The story in this book is complete as written and published by the Author

MACLELLAN ·N·Y· COMPANY

GIRLS OF THE FOREST

L. T. MEADE

AUTHOR OF ALWYN'S FRIENDS, BEYOND THE BLUE MOUNTAINS, GOOD LUCK, PLAYMATES, PRETTY GIRL AND THE OTHERS, THE PALACE BEAUTIFUL, ETC.

AKRON, OHIO MACLELLAN ·N·Y· COMPANY PUBLISHERS

BIOGRAPHY AND BIBLIOGRAPHY

L. T. Meade (Mrs. Elizabeth Thomasina Smith), English novelist, was born at Bandon, County Cork, Ireland, 1854, the daughter of Rev. R. T. Meade, rector at Novohal, County Cork, and married Toulmin Smith in 1879. She wrote her first book, Lettie's Last Home , at the age of 17, and since then has been an unusually prolific writer, her stories attaining wide popularity on both sides of the Atlantic.

She worked in the British Museum, lived in Bishopsgate Without, making special studies of East London life, which she incorporated in her stories. She edited the Atlanta , a magazine, for six years. Her pictures of girls, especially in the influence they exert on their elders, are drawn with intuitive fidelity, pathos, love, and humor, as in Girls of the Forest , flowing easily from her pen. She has traveled extensively, and is devoted to motoring and other outdoor sports.

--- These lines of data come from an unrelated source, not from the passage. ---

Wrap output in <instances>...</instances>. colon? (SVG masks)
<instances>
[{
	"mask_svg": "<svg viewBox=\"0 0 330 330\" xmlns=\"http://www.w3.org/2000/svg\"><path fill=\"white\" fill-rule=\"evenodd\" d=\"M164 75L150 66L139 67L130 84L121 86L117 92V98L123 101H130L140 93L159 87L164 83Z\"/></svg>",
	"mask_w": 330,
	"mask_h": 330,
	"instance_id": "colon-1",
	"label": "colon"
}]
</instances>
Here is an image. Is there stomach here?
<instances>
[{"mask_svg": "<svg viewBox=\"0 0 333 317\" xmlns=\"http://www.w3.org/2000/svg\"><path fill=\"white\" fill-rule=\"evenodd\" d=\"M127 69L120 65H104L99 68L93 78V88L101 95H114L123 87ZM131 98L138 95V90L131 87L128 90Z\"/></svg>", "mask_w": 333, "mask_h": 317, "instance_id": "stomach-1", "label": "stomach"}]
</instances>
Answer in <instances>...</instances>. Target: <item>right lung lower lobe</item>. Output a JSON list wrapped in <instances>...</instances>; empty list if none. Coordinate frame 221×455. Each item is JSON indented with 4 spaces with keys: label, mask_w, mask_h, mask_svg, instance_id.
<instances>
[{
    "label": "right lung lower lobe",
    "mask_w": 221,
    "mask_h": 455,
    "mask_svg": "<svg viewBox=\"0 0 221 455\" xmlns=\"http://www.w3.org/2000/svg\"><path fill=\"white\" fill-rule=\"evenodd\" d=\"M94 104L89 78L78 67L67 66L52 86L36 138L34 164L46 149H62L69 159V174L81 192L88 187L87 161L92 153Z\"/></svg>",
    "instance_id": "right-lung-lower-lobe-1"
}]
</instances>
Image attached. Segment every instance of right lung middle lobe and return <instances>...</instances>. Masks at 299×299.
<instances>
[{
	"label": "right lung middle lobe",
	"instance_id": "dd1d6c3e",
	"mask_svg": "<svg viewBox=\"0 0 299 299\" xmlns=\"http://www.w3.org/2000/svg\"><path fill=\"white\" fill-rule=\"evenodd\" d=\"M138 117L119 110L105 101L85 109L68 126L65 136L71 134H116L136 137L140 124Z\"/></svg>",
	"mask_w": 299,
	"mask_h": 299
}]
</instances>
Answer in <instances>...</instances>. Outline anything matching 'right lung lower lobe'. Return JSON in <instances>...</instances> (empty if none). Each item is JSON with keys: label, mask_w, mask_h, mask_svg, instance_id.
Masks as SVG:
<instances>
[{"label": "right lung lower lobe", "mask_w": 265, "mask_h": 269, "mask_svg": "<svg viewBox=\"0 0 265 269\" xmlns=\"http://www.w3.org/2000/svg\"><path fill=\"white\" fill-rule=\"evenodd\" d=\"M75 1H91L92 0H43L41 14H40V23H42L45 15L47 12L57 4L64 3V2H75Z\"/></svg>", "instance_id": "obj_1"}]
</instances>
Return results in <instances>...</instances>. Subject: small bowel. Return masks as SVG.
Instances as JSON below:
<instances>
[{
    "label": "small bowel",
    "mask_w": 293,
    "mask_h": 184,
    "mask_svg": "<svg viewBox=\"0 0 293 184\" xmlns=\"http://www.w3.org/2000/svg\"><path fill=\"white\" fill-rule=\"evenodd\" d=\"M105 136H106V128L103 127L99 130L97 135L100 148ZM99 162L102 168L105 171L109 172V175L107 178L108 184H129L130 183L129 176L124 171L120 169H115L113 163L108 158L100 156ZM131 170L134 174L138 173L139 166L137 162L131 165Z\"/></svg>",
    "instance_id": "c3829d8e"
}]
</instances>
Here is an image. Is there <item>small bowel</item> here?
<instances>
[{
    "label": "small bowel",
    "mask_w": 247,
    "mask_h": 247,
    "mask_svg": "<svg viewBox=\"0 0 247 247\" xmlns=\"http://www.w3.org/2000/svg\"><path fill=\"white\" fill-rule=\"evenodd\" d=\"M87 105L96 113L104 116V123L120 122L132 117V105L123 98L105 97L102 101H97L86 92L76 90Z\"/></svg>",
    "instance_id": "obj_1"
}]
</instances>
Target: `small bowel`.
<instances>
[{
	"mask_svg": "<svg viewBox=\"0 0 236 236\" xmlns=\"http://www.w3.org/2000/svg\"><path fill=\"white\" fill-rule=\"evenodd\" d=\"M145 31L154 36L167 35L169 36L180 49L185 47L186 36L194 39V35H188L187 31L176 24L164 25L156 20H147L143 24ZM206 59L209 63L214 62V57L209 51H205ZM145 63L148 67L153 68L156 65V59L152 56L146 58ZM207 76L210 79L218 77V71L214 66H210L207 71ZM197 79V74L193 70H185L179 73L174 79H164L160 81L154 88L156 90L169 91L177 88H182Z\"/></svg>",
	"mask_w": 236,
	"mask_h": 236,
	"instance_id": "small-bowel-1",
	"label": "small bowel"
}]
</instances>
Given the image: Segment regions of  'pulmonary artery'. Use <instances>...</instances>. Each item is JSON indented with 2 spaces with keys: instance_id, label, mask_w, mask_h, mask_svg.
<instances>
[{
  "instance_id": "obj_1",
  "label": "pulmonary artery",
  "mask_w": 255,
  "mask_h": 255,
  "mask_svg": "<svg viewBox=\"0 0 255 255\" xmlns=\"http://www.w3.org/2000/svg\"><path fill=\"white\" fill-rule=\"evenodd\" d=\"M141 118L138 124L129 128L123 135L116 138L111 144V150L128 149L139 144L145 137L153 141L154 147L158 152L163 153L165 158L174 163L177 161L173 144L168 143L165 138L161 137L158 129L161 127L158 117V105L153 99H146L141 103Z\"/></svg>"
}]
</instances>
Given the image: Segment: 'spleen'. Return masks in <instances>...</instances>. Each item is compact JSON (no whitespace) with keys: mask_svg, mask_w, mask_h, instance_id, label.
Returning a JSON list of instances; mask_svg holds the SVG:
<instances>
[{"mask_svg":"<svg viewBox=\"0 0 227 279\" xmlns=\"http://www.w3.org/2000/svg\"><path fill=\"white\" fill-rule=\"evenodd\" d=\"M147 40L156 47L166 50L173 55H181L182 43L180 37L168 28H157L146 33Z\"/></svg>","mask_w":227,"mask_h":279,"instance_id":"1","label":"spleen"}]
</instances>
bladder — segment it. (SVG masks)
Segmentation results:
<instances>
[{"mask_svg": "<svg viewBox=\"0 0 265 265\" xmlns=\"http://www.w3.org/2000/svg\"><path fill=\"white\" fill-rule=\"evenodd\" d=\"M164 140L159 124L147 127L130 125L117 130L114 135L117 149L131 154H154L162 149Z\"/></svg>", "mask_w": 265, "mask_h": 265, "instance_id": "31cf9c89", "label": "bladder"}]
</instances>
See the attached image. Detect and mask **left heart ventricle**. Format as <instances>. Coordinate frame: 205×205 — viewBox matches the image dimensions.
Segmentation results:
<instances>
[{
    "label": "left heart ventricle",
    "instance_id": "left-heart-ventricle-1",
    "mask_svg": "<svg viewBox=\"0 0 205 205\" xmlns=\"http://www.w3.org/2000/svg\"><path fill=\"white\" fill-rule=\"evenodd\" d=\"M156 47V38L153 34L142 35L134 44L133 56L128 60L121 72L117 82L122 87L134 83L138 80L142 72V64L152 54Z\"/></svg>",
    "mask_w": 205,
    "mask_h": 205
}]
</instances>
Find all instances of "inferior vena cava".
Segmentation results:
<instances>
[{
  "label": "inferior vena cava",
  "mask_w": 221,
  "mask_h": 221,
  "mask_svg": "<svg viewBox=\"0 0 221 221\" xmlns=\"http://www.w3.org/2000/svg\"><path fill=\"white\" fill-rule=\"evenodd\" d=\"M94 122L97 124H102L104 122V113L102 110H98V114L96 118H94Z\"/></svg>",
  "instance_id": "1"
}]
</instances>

Among more than fifty novels she has written, dealing largely with questions of home life, are: A Knight of To day (1877), Bel Marjory (1878), Mou setse: a Negro Hero (1880), Mother Herring's Chickens (1881), A London Baby: The Story of King Roy (1883), Two Sisters (1884), The Angel of Life (1885), A World of Girls (1886), Sweet Nancy (1887), Nobody's Neighbors (1887), Deb and The Duchess (1888), Girls of the Forest (1908), Aylwyn's Friends (1909), Pretty Girl and the Others (1910).

GIRLS OF THE FOREST.

CHAPTER I.

THE GUEST WHO WAS NEITHER OLD NOR YOUNG.

It was a beautiful summer's afternoon, and the girls were seated in a circle on the lawn in front of the house. The house was an old Elizabethan mansion, which had been added to from time to time fresh additions jutting out here and running up there. There were all sorts of unexpected nooks and corners to be found in the old house a flight of stairs just where you did not look for any, and a baize door shutting away the world at the moment when you expected to behold a long vista into space. The house itself was most charming and inviting looking; but it was also, beyond doubt, much neglected. The doors were nearly destitute of paint, and the papers on many of the walls had completely lost their original patterns. In many instances there were no papers, only discolored walls, which at one time had been gay with paint and rendered beautiful with pictures. The windows were destitute of curtains; the carpets on the floors were reduced to holes and patches. The old pictures in the picture gallery still remained, however, and looked down on the young girls who flitted about there on rainy days with kindly, or searching, or malevolent eyes as suited the characters of those men and women who were portrayed in them.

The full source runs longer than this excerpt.